6. The Cure, Kiss Me, Kiss Me, Kiss Me

The Cure’s video for “Why Can’t I Be You,” the second single off Kiss Me, Kiss Me, Kiss Me, is awful, terrible, easily among the worst videos ever made. Even worse is the giant, vertical smile that opens on the chorus, which is pronounced “Why cuhnt I be you?” Oh right, I get it. Also, Robert Smith may be dressed like a bear. Well, maybe he’s supposed to be a cat. Hard to tell, but for sure he’s dancing around like a giant twat.

5. Sonic Youth, Sister

If you put all the Sonic Youth albums on a menu, Sister would have two chili peppers next to it—compared to EVOL, which would get three chili peppers (ouch? Yum?) or Confusion Is Sex, which would, inexplicably, get one banana. This is almost as accessible an album Sonic Youth has ever offered, but that’s relatively speaking in these parts.

4. Pixies, Come on Pilgrim

Generally, I try to avoid featuring EPs on these lists, because they are supposed to be the “top 10 albums” of each year, and so on I haven't been including anything less than the length of a proper album. It lasts about 20 minutes (which is short), but there are eight songs (which is a lot). Even 4AD classified it as “mini-album.” So it certainly qualifies to be here.

3. Depeche Mode, Music for the Masses

The culmination of a decade of synth-driven music, that spawned a tour that culminated in a capacity crowd of 60,000 at the Rose Bowl; that spawned the concert footage for 101; that spawned the band’s biggest album, 1990’s Violator; that spawned a thousand speedballs for singer Dave Gahan. Grandiose and theatrical, anthemic and lush, Music for the Masses is historic. Not that I noticed when it came out in the fall of 1987—but when I finally heard “Strangelove” on the radio that Christmas, that changed everything.
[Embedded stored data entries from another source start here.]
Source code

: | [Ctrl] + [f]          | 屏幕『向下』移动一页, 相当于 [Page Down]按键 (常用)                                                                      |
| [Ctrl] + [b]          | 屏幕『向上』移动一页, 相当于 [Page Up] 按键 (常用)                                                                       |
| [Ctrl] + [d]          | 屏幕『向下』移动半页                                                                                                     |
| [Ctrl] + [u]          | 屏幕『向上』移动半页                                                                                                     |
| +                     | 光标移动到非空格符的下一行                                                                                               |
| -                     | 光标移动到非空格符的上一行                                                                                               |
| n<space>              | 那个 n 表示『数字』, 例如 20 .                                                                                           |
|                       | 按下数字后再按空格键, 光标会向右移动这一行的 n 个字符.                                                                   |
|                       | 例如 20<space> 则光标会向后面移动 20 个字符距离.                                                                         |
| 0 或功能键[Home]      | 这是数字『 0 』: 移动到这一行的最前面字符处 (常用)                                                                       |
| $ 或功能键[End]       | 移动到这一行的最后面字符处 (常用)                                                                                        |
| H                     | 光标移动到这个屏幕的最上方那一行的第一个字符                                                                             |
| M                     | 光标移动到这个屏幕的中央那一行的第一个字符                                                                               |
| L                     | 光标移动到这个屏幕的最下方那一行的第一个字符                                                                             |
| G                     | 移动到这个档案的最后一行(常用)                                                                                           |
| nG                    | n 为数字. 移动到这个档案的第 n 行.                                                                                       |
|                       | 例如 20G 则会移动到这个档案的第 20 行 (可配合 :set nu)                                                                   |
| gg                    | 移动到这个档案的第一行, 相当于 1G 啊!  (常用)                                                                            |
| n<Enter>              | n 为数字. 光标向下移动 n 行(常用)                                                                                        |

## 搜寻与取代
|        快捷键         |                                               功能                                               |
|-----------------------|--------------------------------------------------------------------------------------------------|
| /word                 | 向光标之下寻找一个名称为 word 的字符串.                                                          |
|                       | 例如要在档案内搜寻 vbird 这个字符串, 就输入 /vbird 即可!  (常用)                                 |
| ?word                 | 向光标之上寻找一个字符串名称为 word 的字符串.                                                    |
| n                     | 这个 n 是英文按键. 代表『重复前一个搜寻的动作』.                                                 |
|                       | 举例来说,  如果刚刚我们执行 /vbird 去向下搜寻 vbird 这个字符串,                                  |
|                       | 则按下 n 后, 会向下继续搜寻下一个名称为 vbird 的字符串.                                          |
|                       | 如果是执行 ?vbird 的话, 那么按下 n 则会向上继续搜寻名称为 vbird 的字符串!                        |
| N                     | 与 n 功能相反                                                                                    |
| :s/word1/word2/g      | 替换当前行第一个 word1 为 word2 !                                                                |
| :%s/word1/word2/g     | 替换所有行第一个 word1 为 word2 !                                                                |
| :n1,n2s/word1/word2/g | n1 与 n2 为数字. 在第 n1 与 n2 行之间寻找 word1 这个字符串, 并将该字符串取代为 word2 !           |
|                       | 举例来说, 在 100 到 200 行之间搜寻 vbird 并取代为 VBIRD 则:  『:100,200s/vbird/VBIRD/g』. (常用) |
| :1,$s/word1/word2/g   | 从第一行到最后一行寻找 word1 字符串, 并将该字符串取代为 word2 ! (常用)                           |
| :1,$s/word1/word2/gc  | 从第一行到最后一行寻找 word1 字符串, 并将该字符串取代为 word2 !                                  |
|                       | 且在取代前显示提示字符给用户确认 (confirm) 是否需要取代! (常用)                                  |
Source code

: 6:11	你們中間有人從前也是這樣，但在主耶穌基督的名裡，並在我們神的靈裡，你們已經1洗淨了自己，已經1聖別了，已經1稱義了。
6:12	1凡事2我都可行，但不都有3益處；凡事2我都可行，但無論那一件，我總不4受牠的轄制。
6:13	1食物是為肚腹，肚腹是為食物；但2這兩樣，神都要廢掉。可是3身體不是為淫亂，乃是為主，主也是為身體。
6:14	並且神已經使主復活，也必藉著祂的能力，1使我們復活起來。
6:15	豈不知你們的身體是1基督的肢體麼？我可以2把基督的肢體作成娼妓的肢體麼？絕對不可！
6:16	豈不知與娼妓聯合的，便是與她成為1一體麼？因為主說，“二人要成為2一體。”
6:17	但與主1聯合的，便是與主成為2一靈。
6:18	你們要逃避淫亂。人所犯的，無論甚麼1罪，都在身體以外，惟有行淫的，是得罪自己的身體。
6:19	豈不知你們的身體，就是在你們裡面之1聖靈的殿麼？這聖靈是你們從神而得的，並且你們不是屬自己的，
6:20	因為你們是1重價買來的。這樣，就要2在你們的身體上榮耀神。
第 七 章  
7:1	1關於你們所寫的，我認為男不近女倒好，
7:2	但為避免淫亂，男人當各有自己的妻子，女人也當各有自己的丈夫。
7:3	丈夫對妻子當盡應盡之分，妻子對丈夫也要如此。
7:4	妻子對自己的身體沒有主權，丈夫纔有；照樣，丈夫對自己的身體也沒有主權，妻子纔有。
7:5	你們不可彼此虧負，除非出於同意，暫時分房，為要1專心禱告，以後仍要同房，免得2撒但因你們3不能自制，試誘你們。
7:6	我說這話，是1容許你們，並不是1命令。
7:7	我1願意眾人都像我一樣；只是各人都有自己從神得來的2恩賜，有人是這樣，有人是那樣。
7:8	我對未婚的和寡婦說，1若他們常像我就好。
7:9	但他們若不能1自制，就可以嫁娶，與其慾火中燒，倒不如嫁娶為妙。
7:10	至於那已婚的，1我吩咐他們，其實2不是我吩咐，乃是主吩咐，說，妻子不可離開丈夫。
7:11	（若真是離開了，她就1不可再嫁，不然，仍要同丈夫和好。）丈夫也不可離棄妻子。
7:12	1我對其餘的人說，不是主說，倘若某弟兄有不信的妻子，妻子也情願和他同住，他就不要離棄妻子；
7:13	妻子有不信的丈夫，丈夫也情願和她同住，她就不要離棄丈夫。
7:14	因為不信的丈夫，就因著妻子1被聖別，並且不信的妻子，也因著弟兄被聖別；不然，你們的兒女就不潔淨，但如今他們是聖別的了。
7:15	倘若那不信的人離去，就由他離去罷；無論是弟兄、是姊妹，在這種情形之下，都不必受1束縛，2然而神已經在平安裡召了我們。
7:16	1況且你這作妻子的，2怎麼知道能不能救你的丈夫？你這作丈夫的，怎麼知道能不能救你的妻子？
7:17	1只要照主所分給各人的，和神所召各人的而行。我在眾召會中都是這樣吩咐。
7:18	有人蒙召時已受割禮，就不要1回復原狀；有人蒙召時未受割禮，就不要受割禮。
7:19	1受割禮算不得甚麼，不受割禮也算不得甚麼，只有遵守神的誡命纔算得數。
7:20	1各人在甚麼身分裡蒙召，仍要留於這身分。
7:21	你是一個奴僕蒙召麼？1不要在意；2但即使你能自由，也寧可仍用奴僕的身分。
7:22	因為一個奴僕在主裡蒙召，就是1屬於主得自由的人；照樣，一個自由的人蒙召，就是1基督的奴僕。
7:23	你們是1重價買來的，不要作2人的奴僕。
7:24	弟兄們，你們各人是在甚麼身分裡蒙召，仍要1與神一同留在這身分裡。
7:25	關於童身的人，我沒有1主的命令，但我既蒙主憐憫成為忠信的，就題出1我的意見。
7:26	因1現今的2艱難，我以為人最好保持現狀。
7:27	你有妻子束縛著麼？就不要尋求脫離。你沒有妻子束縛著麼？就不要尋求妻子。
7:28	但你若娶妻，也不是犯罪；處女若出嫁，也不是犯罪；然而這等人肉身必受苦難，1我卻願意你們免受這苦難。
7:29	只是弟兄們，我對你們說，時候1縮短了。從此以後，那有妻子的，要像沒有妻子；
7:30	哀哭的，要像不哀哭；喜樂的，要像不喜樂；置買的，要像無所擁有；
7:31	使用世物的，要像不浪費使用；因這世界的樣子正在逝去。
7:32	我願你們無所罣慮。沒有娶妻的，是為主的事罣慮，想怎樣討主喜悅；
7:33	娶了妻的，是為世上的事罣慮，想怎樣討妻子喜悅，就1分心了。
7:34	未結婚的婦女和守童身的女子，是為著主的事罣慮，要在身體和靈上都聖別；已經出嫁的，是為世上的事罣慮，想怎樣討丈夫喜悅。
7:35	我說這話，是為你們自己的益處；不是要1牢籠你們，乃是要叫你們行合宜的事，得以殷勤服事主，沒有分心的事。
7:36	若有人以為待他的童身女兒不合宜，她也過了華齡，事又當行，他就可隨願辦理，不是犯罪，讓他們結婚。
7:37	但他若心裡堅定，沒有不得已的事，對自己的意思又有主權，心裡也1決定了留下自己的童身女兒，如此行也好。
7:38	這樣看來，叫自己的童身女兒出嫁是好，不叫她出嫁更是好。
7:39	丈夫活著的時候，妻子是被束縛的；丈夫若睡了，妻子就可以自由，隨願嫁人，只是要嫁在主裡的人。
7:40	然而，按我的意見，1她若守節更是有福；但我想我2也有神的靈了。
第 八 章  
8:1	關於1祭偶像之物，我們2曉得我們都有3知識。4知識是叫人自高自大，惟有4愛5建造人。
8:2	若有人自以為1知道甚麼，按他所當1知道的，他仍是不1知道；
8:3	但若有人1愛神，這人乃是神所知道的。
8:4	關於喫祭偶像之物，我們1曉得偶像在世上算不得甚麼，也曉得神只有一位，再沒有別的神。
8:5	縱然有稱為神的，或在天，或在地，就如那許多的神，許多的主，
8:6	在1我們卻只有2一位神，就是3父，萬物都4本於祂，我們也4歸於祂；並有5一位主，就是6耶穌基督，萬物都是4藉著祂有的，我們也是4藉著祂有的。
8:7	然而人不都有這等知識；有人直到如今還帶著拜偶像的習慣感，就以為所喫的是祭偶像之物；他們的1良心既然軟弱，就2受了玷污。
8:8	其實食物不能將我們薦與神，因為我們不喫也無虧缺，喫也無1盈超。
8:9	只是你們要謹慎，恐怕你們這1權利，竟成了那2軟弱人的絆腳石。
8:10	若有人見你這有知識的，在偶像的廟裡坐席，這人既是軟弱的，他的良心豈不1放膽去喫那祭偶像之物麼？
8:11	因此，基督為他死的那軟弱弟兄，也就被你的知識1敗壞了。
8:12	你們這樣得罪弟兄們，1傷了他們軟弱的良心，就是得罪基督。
2. The Smiths, Strangeways Here We Come

The album that features “Girlfriend in a Coma,” the first song I ever heard by the Smiths—in January 1988—was also the band’s last: They broke up in August 1987. There would be no way I’d ever see them play live, no way I could anticipate their next single, camp out at the record store for a new album’s release. For me, whatever forthcoming material would bear their name (and there would be much) was, fittingly, reissued, repackaged, repackaged. For me, Strangeways Here We Come sealed their mythical status.

Album of the Year: Dinosaur Jr., You’re Living All Over Me

Without this album, new music would have by now ceased to exist. There’s just no other explanation. Inspiration would be only a faint memory, and we’d have to invent videogames that let us ape classic guitar rock riffs. But it is true that You’re Living All Over Me directly influenced practically every significant guitar-based movement afterwards. For example, while the Jesus and Mary Chain may have inaugurated shoegazing, this is the album that made it worth listening to. And what about the kind of mid-’90s indie-rock associated with Pavement and Built to Spill? That’s here too, as are generous portions of earlier ’90s grunge and even later ’90s emo. And that kind of influence does reveal some of this album’s greatness. Musicians of no small stature couldn’t help but try and emulate J. Mascis and whatever kind of crazy-future music he was concocting. I imagine you’ll see his influence through the rest of the albums in this series, and maybe beyond, all the way until the next ’90s.